### Exercise aim
Repeat the data verbatim, images excluded.

Saved entries
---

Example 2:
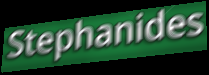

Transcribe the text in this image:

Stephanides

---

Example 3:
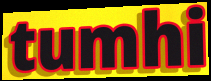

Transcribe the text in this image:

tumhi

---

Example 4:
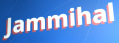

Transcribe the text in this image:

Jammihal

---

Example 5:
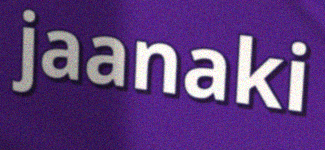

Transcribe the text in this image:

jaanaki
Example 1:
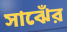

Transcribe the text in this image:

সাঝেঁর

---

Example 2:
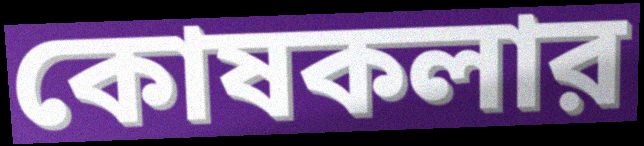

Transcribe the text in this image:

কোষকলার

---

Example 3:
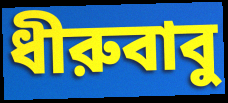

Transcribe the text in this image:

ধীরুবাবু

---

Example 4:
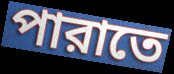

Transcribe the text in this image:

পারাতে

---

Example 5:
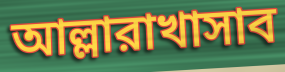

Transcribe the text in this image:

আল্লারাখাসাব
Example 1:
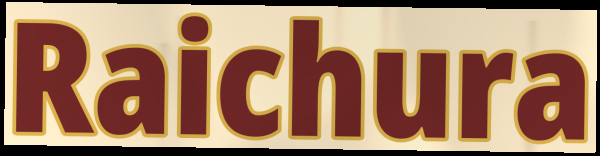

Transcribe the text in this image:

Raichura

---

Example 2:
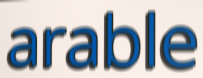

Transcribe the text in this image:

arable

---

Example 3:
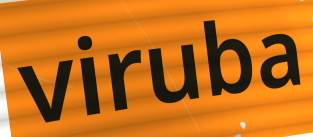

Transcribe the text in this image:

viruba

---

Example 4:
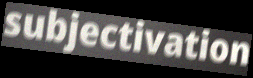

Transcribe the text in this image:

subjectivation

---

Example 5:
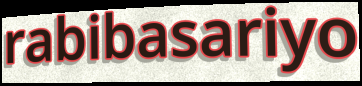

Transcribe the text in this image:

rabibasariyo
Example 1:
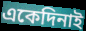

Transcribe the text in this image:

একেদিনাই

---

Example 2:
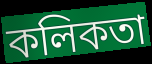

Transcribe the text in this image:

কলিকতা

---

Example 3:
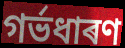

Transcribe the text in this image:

### Reply
---

Example 2:

Transcribe the text in this image:

Stephanides

---

Example 3:

Transcribe the text in this image:

tumhi

---

Example 4:

Transcribe the text in this image:

Jammihal

---

Example 5:

Transcribe the text in this image:

jaanaki
Example 1:

Transcribe the text in this image:

সাঝেঁর

---

Example 2:

Transcribe the text in this image:

কোষকলার

---

Example 3:

Transcribe the text in this image:

ধীরুবাবু

---

Example 4:

Transcribe the text in this image:

পারাতে

---

Example 5:

Transcribe the text in this image:

আল্লারাখাসাব
Example 1:

Transcribe the text in this image:

Raichura

---

Example 2:

Transcribe the text in this image:

arable

---

Example 3:

Transcribe the text in this image:

viruba

---

Example 4:

Transcribe the text in this image:

subjectivation

---

Example 5:

Transcribe the text in this image:

rabibasariyo
Example 1:

Transcribe the text in this image:

একেদিনাই

---

Example 2:

Transcribe the text in this image:

কলিকতা

---

Example 3:

Transcribe the text in this image:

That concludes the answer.